━━ SELECTION

GDSII stream format (GDSII), is a binary database file format which is the de facto industry standard for Electronic Design Automation data exchange of integrated circuit or IC layout artwork. It is a binary file format representing planar geometric shapes, text labels, and other information about the layout in hierarchical form. The data can be used to reconstruct all or part of the artwork to be used in sharing layouts, transferring artwork between different tools, or creating photomasks.

History 
GDS = Graphic Design System (see [GDS78])

Initially, GDSII was designed as a stream format used to control integrated circuit photomask plotting. Despite its limited set of features and low data density, it became the industry conventional stream format for transfer of IC layout data between design tools of different vendors, all of which operated with proprietary data formats.

It was originally developed by Calma for its layout design system, "Graphic Design System" ("GDS") and "GDSII".

GDSII files are usually the final output product of the IC design cycle and are handed over to IC foundries for IC fabrication. GDSII files were originally written on magnetic tape.

Objects contained in a GDSII file are grouped by assigning numeric attributes to them including a "layer number", "datatype" or "texttype". While these attributes were designed to correspond to the "layers of material" used in manufacturing an integrated circuit, their meaning rapidly became more abstract to reflect the way that the physical layout is designed.

As of April 2008, many EDA software vendors have moved to the stream format OASIS, which replaced GDSII.

━━━━
━━ EXTRACTED RECORDS

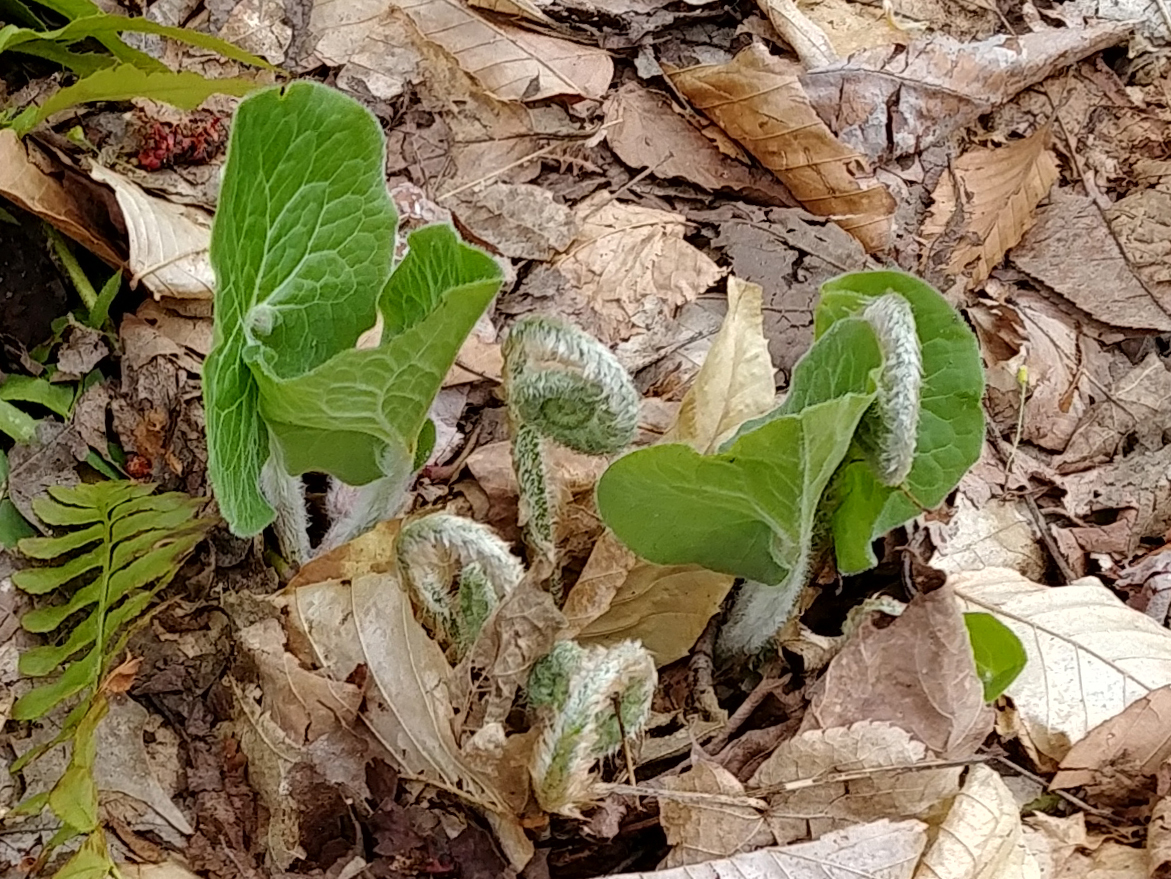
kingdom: Plantae
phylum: Tracheophyta
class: Magnoliopsida
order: Piperales
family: Aristolochiaceae
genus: Asarum
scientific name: Asarum canadense
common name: Wild ginger
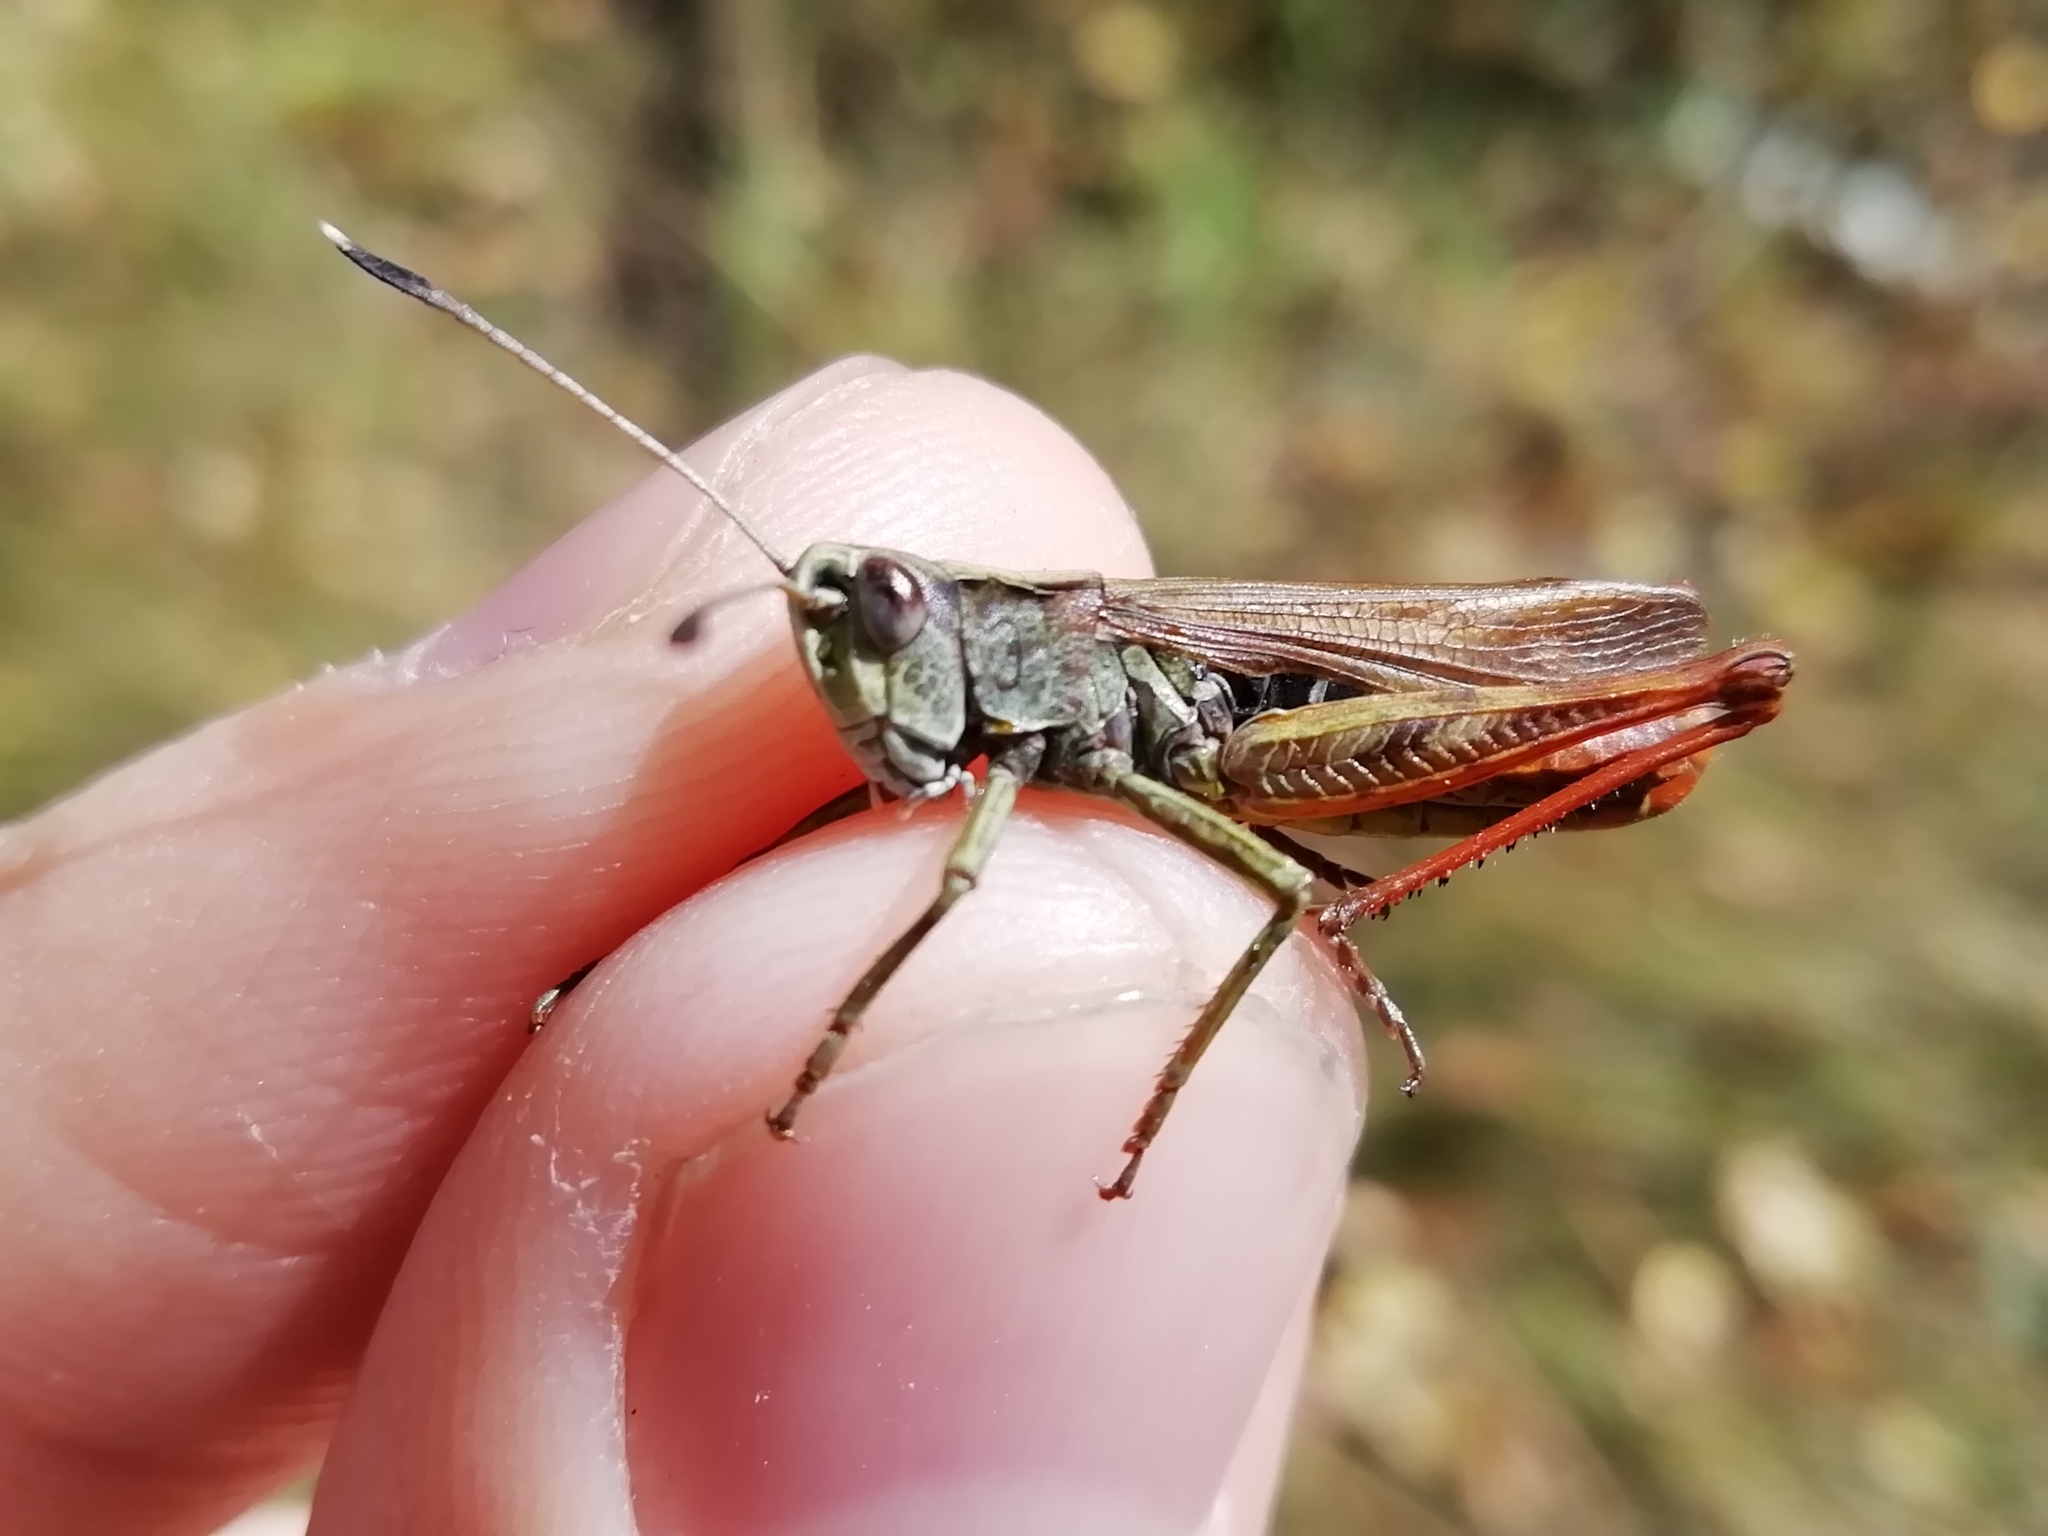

━━━━

▶ [EXERCISES TO COMPLETE]
1. Copy the GDSII article word for word from "GDSII stream format" to "System (see [GDS78])".
2. According to the GDSII article, which company originally developed GDSII?
Work from the GDSII article alone, not from the data.

▶ [ANSWERS GIVEN]
1.
GDSII stream format (GDSII), is a binary database file format which is the de facto industry standard for Electronic Design Automation data exchange of integrated circuit or IC layout artwork. It is a binary file format representing planar geometric shapes, text labels, and other information about the layout in hierarchical form. The data can be used to reconstruct all or part of the artwork to be used in sharing layouts, transferring artwork between different tools, or creating photomasks.

History 
GDS = Graphic Design System (see [GDS78])

2. Calma